Nelson found that "a very different reading of events can be constructed." Several officers were pointing pistols at him, sirens and lights were going off and at least one dog was barking. More than one officer was shouting directions at him. A jury could conclude that the plaintiff was acting earnestly, albeit a bit slowly) in complying.
Thus, a fact issue existed, making summary judgment improper, Nelson ruled.
The judge also declined to find the officer protected by qualified immunity. The court had already found facts allowing the claim to proceed, so the next question in the immunity analysis was whether the relevant constitutional right was clearly established on June 6, 2012, Nelson said. That required the court to determine that the contours of the right were sufficiently clear that a reasonable official would understand that what he was doing violated that right, Nelson wrote.

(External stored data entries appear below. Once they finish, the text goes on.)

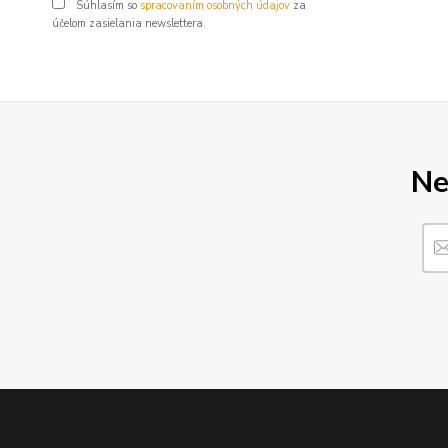
Súhlasím so
spracovaním osobných údajov
za
účelom zasielania newslettera.
Ne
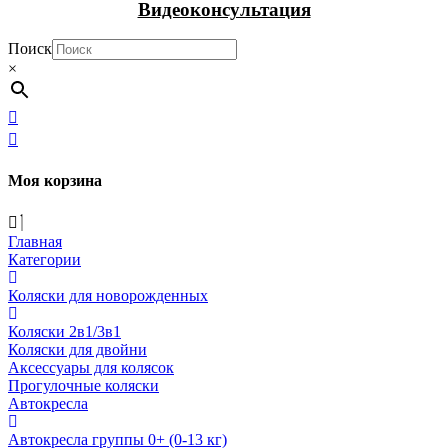
Видеоконсультация
Поиск
×
Моя корзина
Главная
Категории
Коляски для новорожденных
Коляски 2в1/3в1
Коляски для двойни
Аксессуары для колясок
Прогулочные коляски
Автокресла
Автокресла группы 0+ (0-13 кг)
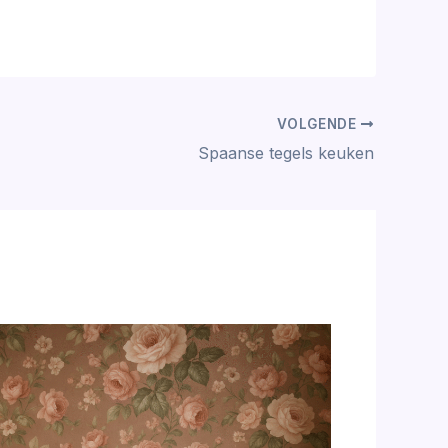
VOLGENDE
Spaanse tegels keuken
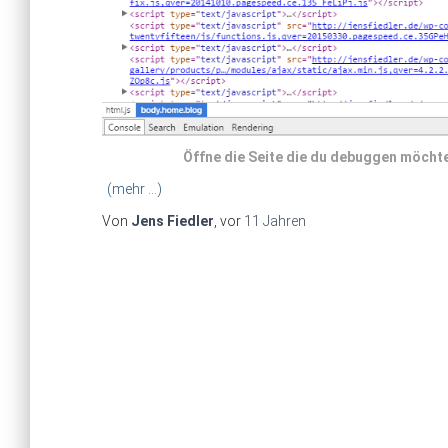
Öffne die Seite die du debuggen möcht
(mehr …)
Von
Jens Fiedler
, vor
11 Jahren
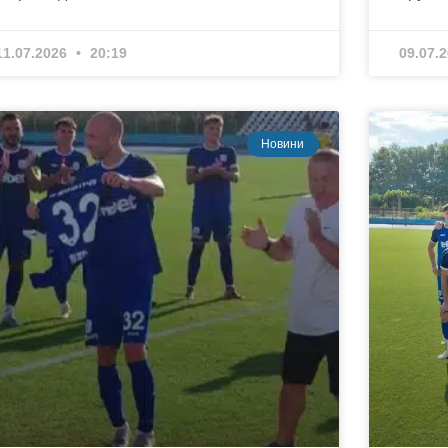
11.07.2026
20:19
09.07.
Новини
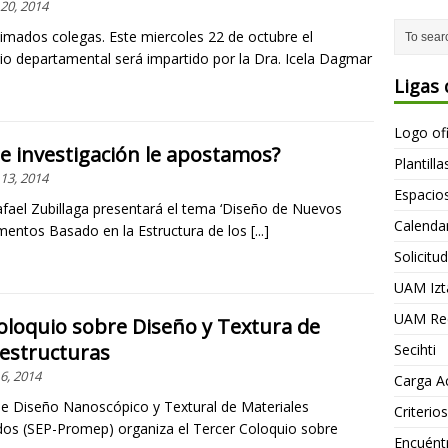
20, 2014
imados colegas. Este miercoles 22 de octubre el
io departamental será impartido por la Dra. Icela Dagmar
Ligas 
Logo of
e investigación le apostamos?
Plantill
13, 2014
Espacio
Rafael Zubillaga presentará el tema ‘Diseño de Nuevos
Calendar
entos Basado en la Estructura de los
[...]
Solicitu
UAM Izt
UAM Rec
oloquio sobre Diseño y Textura de
estructuras
Secihti
6, 2014
Carga A
de Diseño Nanoscópico y Textural de Materiales
Criteri
os (SEP-Promep) organiza el Tercer Coloquio sobre
Encuént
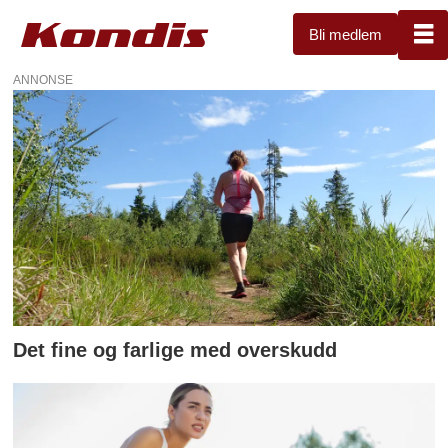
Bli medlem
ANNONSE
Tag:
skader
Det fine og farlige med overskudd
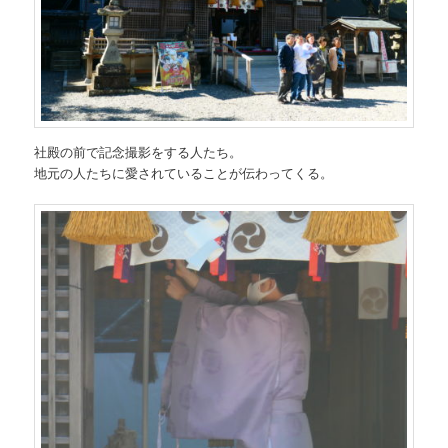
社殿の前で記念撮影をする人たち。
地元の人たちに愛されていることが伝わってくる。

The city argued that there is no binding precedent that placed the question of excessive force beyond debate for the purposes of qualified immunity. "Where the law is unclear, it is unfair to subject police to liability for picking the losing side of a controversy," the city argued in its reply brief.
Nelson disagreed, concluding that a reasonable officer would have known that an arm-bar takedown was excessive.